Apart from ink longevity, is there a compelling reason to choose the Pixma Pro 10 or Pro 1 over the Pro 100? I only print a dozen photos per month, with many in B&W if that makes a difference.

(With the recent rebates, there are numerous printers appearing on eBay - buying one for around $200 and paying $140 for postage still works out to be half the price that I'd normally pay for a new one here in Australia.)


----------



## privatebydesign (Feb 23, 2014)

Depends on what you want from your prints, but for a good quality value printer the 100 is tough to beat, the ink costs are much lower than the 10 too.

The Pro 1 will give you cheaper ink use over the 100, and better quality, but it is subjective. Things like Ethernet connections make a big difference to some, I really like them, but are useless to others.

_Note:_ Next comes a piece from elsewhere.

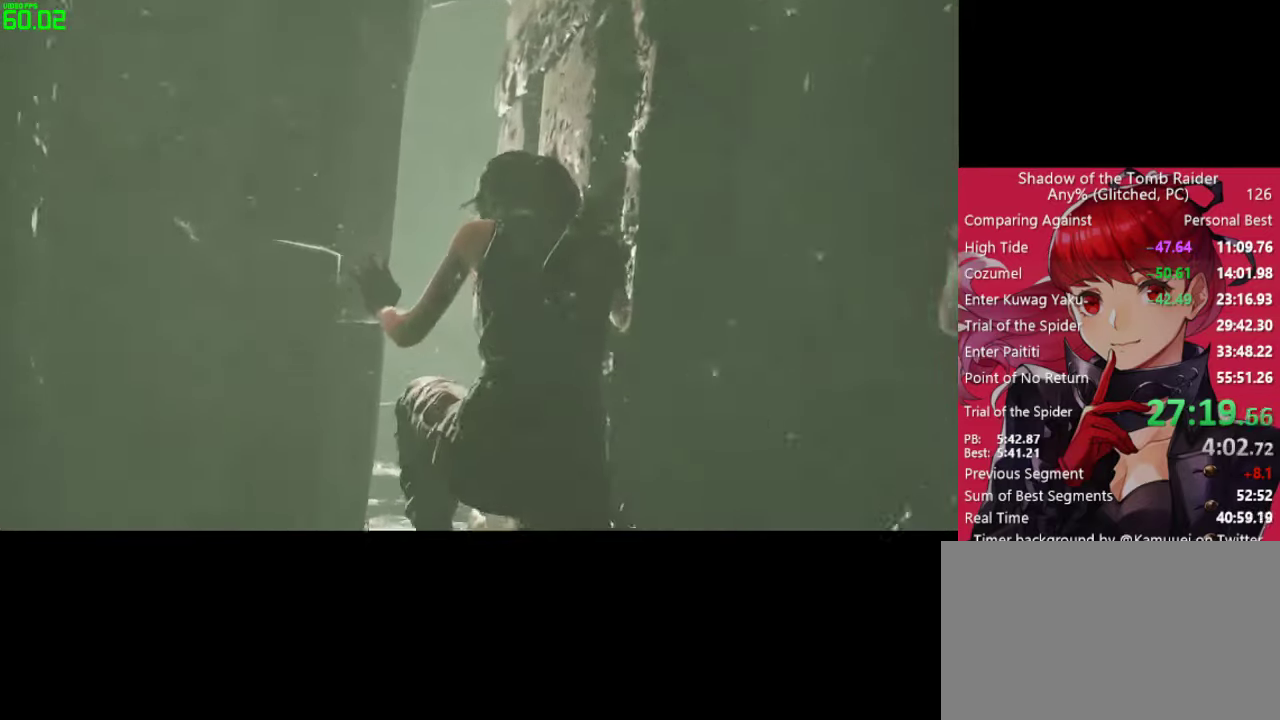
{"keys": ["w"], "mouse": [], "mouse_move": "still", "events": []}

I don't see the 10 as having much going for it other than price at which it is soundly beaten by the 100 anyway, so the choice becomes 100 or 1. Then it gets down to how serious are you about those dozen prints a month? I think I'd suggest getting one of the unopened 100's off eBay to see how you get on with printing, it is a whole different beast, and then maybe think about a 1 in the future.


----------



## cm71td (Feb 23, 2014)

The Pro 1 and Pro 10 use pigment based inks so prints last many times longer without fading. The Pro 100 uses dye based inks.


----------



## jsavage21 (Feb 23, 2014)

The Pixma Pro-10 and Pro-1 both use pigmented inks. With more black/grey inks the Pro-1 prints better black and whites, but only slightly. The Pro-1 also has larger ink capacities and I believe the difference between the Pro-1 and Pro-10 is $1.00 per ml vs. $1.07 per ml. 

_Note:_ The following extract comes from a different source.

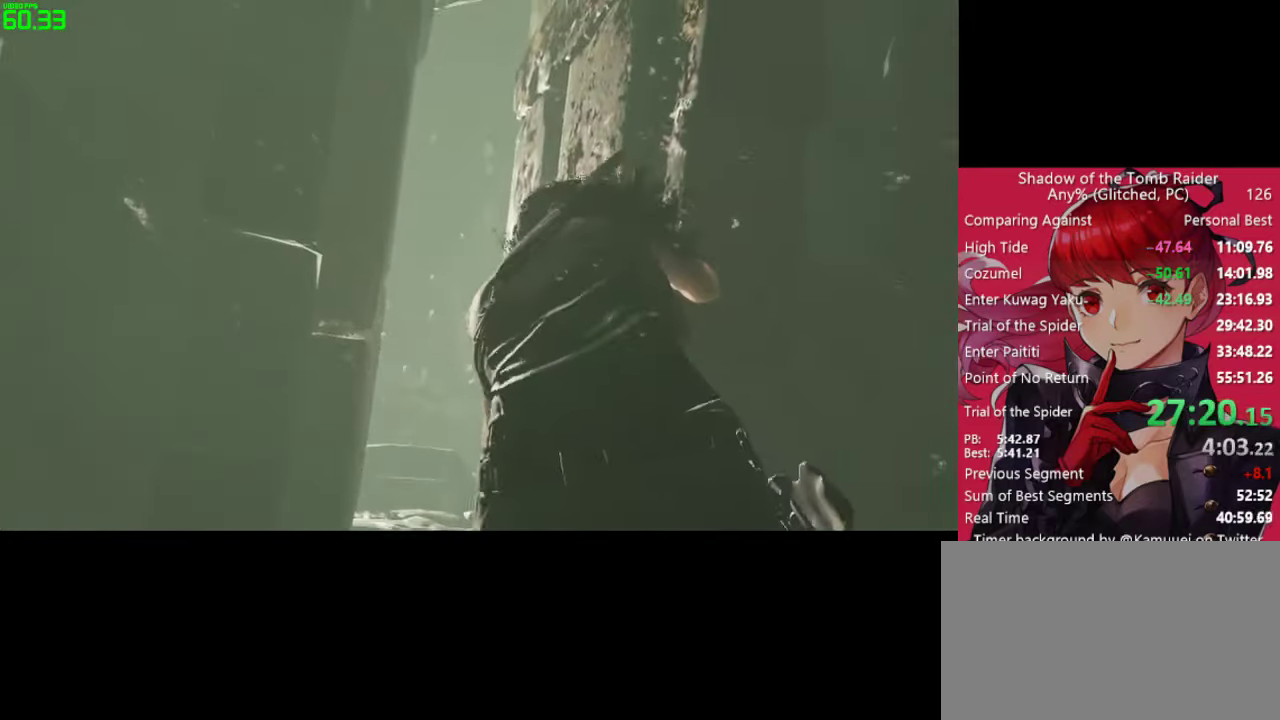
{"keys": ["w"], "mouse": [], "mouse_move": "still", "events": []}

For my desktop printer, I have a Pro-10 and chose it because it's not used for high volume, mainly occasional use. Works perfectly and highly impressed with the print quality. It also has very low ink consumption and is wireless.


----------



## privatebydesign (Feb 23, 2014)

jsavage21 said:


> The Pixma Pro-10 and Pro-1 both use pigmented inks. With more black/grey inks the Pro-1 prints better black and whites, but only slightly. The Pro-1 also has larger ink capacities and I believe the difference between the Pro-1 and Pro-10 is $1.00 per ml vs. $1.07 per ml.
> 
> For my desktop printer, I have a Pro-10 and chose it because it's not used for high volume, mainly occasional use. Works perfectly and highly impressed with the print quality. It also has very low ink consumption and is wireless.



Red River reported that the 10 ($3.47 for a single 13"x19" in just ink) is a fair bit more expensive to run than the 100 ($2.70 for a single 13"x19" in just ink.) The Pro1 is the most economical even though it is using the higher quality ink set, $2.61 for a single 13" x 19" for the ink. http://www.redrivercatalog.com/cost-of-inkjet-printing.html


----------



## Hillsilly (Feb 23, 2014)

I've heard that pigmented inks are more likely to clog the print head if you are an infrequent user, which results in a lot of lost ink due to cleaning. Is that a common problem?


----------



## privatebydesign (Feb 23, 2014)

It certainly is with Epson printers, not too sure on the Canon reputation. If you are not honestly going to be printing 10-12 prints a month spaced out across the month then the 100 is almost certainly the more appropriate printer to get. Alternatively if you are disciplined enough to make a test print or head pattern test every week that should prevent any clogging issues. That is what I now do with my printers if I am not using them regularly enough.

Dye based inks do fade quickly in direct sun, but if they are not in direct sun then they are not too bad.


----------